--- start ---

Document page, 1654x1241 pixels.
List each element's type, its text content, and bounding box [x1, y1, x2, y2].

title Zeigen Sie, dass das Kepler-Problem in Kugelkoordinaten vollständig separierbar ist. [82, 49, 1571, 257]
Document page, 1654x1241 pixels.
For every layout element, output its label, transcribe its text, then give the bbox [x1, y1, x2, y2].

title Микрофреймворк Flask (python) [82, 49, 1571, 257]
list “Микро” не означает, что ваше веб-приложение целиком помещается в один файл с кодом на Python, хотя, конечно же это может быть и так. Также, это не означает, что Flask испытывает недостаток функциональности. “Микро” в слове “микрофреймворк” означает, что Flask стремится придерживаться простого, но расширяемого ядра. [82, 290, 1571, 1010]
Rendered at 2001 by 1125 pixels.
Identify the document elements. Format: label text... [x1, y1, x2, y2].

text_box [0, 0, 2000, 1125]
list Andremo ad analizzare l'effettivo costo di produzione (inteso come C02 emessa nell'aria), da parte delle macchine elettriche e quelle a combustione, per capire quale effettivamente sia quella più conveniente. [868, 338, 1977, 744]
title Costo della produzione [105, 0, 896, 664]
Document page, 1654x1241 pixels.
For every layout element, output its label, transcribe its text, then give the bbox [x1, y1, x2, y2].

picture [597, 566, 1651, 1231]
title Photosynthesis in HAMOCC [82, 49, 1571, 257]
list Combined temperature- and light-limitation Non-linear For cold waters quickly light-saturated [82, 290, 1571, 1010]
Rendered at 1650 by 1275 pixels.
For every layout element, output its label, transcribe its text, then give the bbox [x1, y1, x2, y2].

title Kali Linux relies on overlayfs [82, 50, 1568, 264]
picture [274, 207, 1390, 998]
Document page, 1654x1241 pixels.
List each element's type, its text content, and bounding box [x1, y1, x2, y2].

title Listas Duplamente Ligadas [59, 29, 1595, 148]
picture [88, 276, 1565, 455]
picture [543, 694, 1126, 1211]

--- end ---

§ **Work required**
Rewrite all of the records above, changing every "Document page" to "Rendered page" and leaving everything else untouched.

§ **Task result**
Rendered page, 1654x1241 pixels.
List each element's type, its text content, and bounding box [x1, y1, x2, y2].

title Zeigen Sie, dass das Kepler-Problem in Kugelkoordinaten vollständig separierbar ist. [82, 49, 1571, 257]
Rendered page, 1654x1241 pixels.
For every layout element, output its label, transcribe its text, then give the bbox [x1, y1, x2, y2].

title Микрофреймворк Flask (python) [82, 49, 1571, 257]
list “Микро” не означает, что ваше веб-приложение целиком помещается в один файл с кодом на Python, хотя, конечно же это может быть и так. Также, это не означает, что Flask испытывает недостаток функциональности. “Микро” в слове “микрофреймворк” означает, что Flask стремится придерживаться простого, но расширяемого ядра. [82, 290, 1571, 1010]
Rendered at 2001 by 1125 pixels.
Identify the document elements. Format: label text... [x1, y1, x2, y2].

text_box [0, 0, 2000, 1125]
list Andremo ad analizzare l'effettivo costo di produzione (inteso come C02 emessa nell'aria), da parte delle macchine elettriche e quelle a combustione, per capire quale effettivamente sia quella più conveniente. [868, 338, 1977, 744]
title Costo della produzione [105, 0, 896, 664]
Rendered page, 1654x1241 pixels.
For every layout element, output its label, transcribe its text, then give the bbox [x1, y1, x2, y2].

picture [597, 566, 1651, 1231]
title Photosynthesis in HAMOCC [82, 49, 1571, 257]
list Combined temperature- and light-limitation Non-linear For cold waters quickly light-saturated [82, 290, 1571, 1010]
Rendered at 1650 by 1275 pixels.
For every layout element, output its label, transcribe its text, then give the bbox [x1, y1, x2, y2].

title Kali Linux relies on overlayfs [82, 50, 1568, 264]
picture [274, 207, 1390, 998]
Rendered page, 1654x1241 pixels.
List each element's type, its text content, and bounding box [x1, y1, x2, y2].

title Listas Duplamente Ligadas [59, 29, 1595, 148]
picture [88, 276, 1565, 455]
picture [543, 694, 1126, 1211]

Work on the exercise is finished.